Hello: Why I'm Starting a Photography Blog

So you've graduated from art school. Now what?

That's the question that has been overwhelming me since I graduated in August. Sometimes it feels like you've been left out to dry. You spend four years building an audience at your school between peers, instructors, and the campus gallery; but, after you graduate you have to start all over again. Especially if you're like me and decided to move after graduating. You have all of these technical skills for your craft but no one to show them to. Art school doesn't really prepare you for the period when you're an unknown artist trying to grow an audience. Art school doesn't tell you that you might have to get a non-creative job until you build your career as an artist.

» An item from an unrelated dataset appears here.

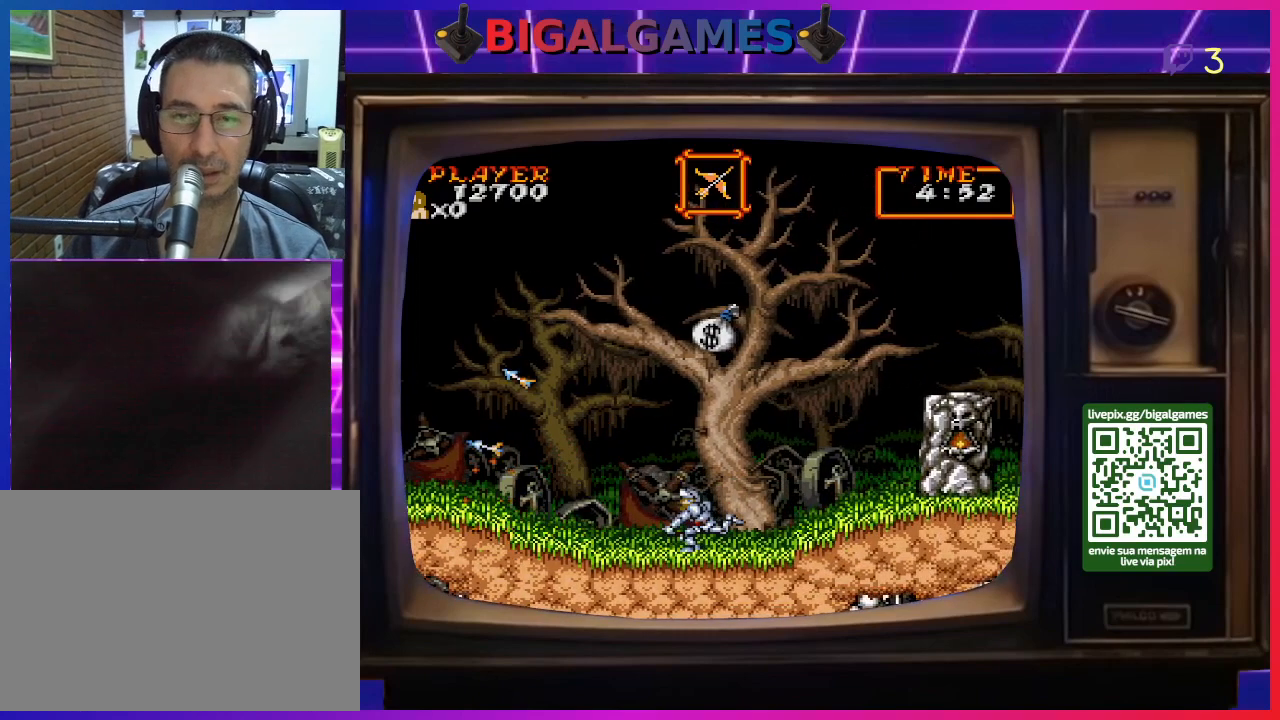
{"buttons": [], "right_stick": "center", "events": [[133, "CIRCLE", "down"], [467, "CIRCLE", "up"]]}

For many art students your professional career starts with an internship. An internship is a great way to learn skills and experience the day-to-day activities of a professional artist, but an internship is only temporary. Once it is over, you are back on your own trying to figure out how to build your own career. Many students intern as an artist assistant which of course can lead to a paying job as an artist assistant and provide connections in the art world but the overall goal for many artists is to have their own studio with their own assistants. It is up to you to capitalize on your intern experience and the connections you have gained.

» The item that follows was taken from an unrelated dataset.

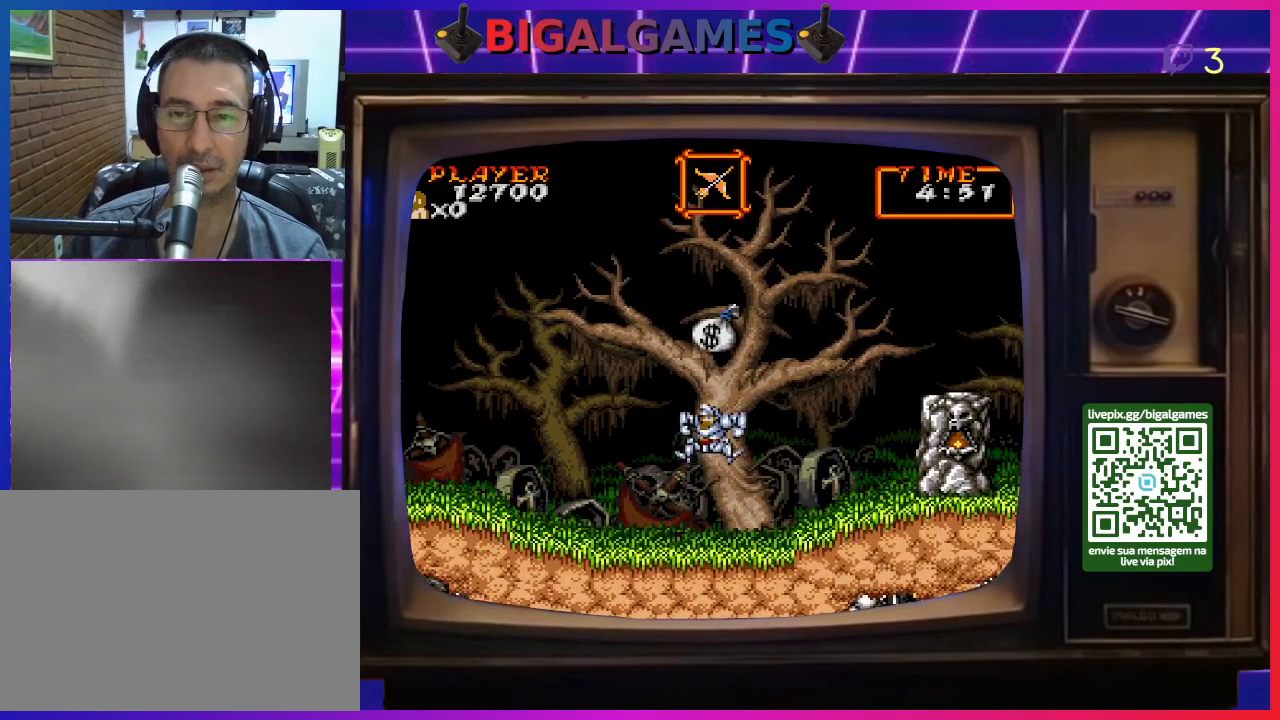
{"buttons": ["DPAD_RIGHT"], "right_stick": "center", "events": [[100, "CIRCLE", "down"], [367, "CIRCLE", "up"], [367, "DPAD_RIGHT", "down"]]}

Art, especially photography is not cheap. Being fresh out of college with little money, it can be easy to put art on the backburner and solely focus on getting a steady paying job. I'm going through it myself. Right now, I am making little money from art and trying to find a steady paying job. Finding a job can be a full time job within itself, leaving little time to work on creative projects. You find yourself wondering if you have what it takes to make it as a creative and there's always the thought in the back of your head that you might have chosen the wrong career path. You're a creative and you want a creative job but your portfolio might not be up to par with the competition or you're trying to build your client base, so you're applying to non-creative jobs until you can make it as an artist. That's me.

I felt very alone the first couple months after my internship. I applied to many creative jobs just to be denied, so I began applying to non-creative jobs - just to be denied. It came to a point where I had little self-confidence left and that's when I had an "aha moment." I realized that I had been so obsessed with getting a steady paying job that I had put art on the backburner. Why was I so upset about being denied non-creative jobs? Afterall, my career goal is to be a professional artist.  That's when I decided that I was going to go all out with my creative career. I decided to stop letting other people determine my fate and to determine it myself. Sure, I will continue to try and find a non-creative job for the time being but I will not let it takeover my life.

Making a career out of art has now become a fun challenge instead of an overwhelming obstacle. We have to realize that every creative begins at the same point: no clients, a small portfolio and very little connections. You aren't alone. That is why I decided to start a blog. To tell my experience as an emerging artist in hopes that others will see that they aren't the only ones going through this. As artists, we are often introverts that don't like sharing their personal feelings except through our art and often times we find ourselves feeling alone and wondering if we are the only ones who are going through the pain. It seems like everyone we see is making it work but we just can't seem to do it ourselves. I'm here to tell you that you aren't alone and in fact there are probably more artists out there in the same position as you than there are "making it" with art.